Oh, I wish I lived in the land of cotton...oh, wait. I do.

Saturday, January 30, 2010

So...Pumping

To the staggering news that Phoebe is almost an entire year old, I also add that I continue to nurse her. I am so proud of that! I struggled with Caetlin, for a variety of reasons, and I was hopeful of it being easier this time.

Caetlin essentially stopped nursing from me when I went back to work when she was 12 weeks old; I pumped for another three months or so, but I nearly made myself crazy in the process. I couldn't seem to make enough milk pumping, no matter how often I pumped, no matter what I ate or drank, no matter what I tried. I at some points was pumping something crazy like 8 times a day. During a work day. In a place where I had to leave my office to go to a different office to pump (because I had a glass door that didn't lock or even latch). Can we say completely unproductive, of either work or milk?

Records supplied:
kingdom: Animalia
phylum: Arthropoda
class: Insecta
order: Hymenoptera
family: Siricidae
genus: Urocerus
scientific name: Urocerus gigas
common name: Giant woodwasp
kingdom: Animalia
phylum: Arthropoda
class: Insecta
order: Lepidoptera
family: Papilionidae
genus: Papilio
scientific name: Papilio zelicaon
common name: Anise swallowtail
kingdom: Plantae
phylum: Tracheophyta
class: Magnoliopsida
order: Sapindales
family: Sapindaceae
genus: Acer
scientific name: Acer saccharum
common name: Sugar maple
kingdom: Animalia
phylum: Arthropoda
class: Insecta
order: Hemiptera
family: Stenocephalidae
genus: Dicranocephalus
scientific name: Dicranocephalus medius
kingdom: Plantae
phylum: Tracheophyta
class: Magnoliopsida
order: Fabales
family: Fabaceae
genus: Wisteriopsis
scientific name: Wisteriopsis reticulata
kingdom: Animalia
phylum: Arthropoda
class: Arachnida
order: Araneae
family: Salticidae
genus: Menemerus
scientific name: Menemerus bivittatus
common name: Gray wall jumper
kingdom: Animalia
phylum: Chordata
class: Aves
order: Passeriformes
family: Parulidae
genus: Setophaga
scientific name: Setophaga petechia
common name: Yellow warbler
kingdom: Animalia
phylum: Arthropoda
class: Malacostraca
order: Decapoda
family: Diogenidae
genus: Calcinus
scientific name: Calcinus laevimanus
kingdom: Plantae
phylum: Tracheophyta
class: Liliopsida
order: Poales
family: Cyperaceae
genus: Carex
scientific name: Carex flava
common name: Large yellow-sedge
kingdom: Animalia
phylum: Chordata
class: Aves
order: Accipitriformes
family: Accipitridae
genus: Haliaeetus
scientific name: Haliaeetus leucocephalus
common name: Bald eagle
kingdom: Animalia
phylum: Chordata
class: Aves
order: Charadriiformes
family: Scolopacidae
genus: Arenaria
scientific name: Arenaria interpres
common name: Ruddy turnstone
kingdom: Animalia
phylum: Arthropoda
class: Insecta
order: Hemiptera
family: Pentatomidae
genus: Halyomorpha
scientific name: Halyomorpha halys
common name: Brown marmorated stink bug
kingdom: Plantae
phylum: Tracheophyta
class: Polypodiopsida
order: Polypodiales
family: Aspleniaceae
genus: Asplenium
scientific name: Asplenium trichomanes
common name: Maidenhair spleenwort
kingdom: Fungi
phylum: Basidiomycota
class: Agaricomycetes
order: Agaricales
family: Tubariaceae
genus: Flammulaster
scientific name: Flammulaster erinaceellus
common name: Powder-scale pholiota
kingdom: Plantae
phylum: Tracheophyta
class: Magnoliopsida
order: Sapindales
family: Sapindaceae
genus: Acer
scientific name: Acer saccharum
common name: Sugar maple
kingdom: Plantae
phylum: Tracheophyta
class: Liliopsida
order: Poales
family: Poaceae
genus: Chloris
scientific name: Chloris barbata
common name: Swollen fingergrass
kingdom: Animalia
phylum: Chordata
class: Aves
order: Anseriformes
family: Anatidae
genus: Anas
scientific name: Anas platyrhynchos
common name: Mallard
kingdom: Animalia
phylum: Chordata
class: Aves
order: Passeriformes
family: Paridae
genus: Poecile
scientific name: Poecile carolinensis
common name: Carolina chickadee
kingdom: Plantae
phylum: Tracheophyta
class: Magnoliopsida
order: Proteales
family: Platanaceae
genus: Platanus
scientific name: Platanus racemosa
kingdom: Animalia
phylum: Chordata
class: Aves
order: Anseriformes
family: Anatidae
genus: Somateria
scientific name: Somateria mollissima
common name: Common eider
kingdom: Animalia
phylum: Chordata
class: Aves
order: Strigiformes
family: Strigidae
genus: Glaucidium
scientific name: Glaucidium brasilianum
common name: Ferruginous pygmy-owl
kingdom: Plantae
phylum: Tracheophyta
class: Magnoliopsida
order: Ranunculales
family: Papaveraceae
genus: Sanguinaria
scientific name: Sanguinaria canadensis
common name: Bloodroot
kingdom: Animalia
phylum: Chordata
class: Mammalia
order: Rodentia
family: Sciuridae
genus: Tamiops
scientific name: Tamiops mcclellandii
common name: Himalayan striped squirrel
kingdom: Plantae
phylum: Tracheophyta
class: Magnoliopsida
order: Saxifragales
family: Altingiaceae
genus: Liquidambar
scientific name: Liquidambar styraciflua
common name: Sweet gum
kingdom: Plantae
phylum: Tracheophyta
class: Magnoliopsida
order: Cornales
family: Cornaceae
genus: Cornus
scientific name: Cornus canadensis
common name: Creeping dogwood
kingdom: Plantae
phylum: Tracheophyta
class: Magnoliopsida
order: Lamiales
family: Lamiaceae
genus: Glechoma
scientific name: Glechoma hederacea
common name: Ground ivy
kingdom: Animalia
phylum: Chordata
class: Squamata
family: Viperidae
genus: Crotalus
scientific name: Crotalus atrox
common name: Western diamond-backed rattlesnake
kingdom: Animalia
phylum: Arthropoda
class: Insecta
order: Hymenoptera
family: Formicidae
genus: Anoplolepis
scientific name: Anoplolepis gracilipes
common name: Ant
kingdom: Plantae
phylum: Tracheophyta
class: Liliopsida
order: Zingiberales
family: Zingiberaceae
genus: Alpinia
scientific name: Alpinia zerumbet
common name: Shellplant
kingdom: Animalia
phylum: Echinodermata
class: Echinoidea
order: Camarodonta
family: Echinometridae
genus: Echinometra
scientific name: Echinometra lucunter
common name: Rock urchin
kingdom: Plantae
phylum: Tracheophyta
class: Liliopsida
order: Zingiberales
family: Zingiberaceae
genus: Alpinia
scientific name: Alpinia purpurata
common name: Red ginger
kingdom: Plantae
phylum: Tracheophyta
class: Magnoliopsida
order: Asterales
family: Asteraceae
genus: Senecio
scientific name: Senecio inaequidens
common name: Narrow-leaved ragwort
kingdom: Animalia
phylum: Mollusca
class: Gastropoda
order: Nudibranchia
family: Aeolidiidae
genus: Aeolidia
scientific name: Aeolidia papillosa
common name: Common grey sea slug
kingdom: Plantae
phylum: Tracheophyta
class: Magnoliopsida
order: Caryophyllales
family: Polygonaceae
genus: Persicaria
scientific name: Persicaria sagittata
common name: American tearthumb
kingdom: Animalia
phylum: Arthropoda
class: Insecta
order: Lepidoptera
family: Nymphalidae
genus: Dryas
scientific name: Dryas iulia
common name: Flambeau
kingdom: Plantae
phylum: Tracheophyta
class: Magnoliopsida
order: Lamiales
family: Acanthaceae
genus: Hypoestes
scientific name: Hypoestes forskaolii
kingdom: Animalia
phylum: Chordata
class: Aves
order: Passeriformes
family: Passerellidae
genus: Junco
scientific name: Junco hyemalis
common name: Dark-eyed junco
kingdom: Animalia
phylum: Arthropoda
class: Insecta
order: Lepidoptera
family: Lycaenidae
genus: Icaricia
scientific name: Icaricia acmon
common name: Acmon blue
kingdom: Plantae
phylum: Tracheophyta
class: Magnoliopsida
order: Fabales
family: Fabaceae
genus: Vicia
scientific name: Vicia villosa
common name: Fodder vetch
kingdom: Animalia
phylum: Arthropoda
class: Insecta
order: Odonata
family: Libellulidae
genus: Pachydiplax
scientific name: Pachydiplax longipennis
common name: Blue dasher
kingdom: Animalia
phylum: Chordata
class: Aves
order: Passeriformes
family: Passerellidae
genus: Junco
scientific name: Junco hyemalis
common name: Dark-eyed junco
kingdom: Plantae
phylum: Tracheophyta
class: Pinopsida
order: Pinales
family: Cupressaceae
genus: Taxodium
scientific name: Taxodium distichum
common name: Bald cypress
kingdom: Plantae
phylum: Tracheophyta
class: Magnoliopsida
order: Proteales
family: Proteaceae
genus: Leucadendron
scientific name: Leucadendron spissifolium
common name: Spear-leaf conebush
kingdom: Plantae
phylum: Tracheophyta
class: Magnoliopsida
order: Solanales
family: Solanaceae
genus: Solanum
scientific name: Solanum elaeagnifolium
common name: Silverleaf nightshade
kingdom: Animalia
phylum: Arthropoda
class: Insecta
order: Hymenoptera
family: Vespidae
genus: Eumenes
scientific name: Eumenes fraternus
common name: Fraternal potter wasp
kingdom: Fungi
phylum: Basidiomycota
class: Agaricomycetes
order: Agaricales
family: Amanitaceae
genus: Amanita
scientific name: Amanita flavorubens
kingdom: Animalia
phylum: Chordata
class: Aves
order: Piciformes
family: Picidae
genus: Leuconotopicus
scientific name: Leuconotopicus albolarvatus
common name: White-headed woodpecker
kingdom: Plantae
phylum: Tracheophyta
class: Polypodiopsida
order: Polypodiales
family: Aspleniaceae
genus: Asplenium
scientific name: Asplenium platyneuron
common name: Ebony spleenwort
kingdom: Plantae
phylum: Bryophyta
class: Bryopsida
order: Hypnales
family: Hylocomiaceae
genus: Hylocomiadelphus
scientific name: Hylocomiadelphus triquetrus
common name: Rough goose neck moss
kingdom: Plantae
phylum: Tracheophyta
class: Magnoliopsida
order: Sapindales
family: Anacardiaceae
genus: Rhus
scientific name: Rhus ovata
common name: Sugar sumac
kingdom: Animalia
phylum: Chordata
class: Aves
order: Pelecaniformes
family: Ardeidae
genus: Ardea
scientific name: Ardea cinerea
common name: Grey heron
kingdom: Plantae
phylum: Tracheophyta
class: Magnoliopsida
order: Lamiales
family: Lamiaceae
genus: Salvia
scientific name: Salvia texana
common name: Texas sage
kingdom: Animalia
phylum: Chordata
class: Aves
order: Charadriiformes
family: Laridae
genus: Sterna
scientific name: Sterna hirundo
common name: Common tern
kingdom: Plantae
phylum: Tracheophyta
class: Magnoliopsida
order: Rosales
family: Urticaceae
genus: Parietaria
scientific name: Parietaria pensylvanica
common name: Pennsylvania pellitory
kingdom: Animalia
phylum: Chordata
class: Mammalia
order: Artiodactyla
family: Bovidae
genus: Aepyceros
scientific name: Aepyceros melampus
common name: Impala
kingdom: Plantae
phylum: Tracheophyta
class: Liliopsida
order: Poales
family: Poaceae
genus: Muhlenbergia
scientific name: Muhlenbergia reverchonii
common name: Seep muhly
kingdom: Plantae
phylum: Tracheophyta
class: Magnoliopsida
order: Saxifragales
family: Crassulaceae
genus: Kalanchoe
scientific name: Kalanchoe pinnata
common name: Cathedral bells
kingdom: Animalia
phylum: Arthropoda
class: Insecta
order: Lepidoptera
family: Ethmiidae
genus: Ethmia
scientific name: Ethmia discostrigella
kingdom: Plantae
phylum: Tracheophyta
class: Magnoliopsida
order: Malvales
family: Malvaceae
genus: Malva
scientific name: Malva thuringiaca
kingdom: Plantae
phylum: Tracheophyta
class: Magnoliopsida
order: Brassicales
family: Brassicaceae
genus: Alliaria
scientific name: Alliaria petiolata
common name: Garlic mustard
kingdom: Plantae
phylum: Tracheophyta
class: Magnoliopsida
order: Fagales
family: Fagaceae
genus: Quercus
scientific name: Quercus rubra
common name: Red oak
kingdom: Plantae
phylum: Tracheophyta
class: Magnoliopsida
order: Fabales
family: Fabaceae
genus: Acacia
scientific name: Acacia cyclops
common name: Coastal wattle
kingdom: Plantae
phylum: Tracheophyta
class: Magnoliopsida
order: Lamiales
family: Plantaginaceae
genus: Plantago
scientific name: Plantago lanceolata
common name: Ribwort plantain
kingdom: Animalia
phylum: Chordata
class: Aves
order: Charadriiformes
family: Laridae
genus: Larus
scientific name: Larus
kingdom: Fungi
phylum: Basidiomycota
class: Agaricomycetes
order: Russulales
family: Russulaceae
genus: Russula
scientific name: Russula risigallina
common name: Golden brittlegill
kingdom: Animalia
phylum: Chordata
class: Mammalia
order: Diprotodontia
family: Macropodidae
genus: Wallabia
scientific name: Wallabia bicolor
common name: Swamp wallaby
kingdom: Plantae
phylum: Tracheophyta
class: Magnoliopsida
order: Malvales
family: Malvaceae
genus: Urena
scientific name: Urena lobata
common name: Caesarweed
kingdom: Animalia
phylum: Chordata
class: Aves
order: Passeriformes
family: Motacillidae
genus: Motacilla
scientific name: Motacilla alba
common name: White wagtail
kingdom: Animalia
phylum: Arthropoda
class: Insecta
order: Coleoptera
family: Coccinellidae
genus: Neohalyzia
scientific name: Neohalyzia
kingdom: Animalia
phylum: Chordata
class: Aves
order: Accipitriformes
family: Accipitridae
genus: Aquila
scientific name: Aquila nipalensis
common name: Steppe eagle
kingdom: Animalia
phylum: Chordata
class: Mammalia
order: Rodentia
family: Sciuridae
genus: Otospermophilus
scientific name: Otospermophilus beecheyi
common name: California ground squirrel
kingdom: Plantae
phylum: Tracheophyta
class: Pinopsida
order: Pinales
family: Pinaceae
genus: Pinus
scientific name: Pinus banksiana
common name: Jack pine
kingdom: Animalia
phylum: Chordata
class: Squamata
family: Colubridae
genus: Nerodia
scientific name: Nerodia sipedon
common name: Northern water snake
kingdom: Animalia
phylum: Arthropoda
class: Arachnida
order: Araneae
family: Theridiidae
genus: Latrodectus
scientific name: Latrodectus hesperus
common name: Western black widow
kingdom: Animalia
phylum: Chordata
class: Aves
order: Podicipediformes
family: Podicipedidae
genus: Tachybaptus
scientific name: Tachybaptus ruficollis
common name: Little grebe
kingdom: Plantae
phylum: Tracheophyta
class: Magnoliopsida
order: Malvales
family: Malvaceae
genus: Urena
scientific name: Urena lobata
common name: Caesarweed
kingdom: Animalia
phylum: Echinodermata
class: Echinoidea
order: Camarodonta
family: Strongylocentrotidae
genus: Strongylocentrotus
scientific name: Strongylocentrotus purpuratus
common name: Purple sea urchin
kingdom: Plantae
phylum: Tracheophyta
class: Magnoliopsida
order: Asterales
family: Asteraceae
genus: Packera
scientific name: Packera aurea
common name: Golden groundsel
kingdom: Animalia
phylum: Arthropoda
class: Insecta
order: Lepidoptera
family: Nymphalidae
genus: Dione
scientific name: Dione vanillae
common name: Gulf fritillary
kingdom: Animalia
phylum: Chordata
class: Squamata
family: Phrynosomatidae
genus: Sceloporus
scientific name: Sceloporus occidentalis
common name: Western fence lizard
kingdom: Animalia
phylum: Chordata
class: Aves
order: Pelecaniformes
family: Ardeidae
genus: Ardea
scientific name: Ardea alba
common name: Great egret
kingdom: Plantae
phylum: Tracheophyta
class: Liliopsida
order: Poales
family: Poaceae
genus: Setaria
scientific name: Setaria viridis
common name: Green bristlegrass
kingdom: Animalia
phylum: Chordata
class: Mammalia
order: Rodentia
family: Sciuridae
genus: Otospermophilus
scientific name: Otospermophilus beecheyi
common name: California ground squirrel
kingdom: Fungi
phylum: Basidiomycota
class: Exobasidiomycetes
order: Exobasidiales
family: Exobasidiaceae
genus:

Work request:
Could you repeat the stretch of the nursing and pumping post from "So...Pumping" through "easier this time.", swapping "staggering" for "astonishing"?

Output of the task:
So...Pumping

To the astonishing news that Phoebe is almost an entire year old, I also add that I continue to nurse her. I am so proud of that! I struggled with Caetlin, for a variety of reasons, and I was hopeful of it being easier this time.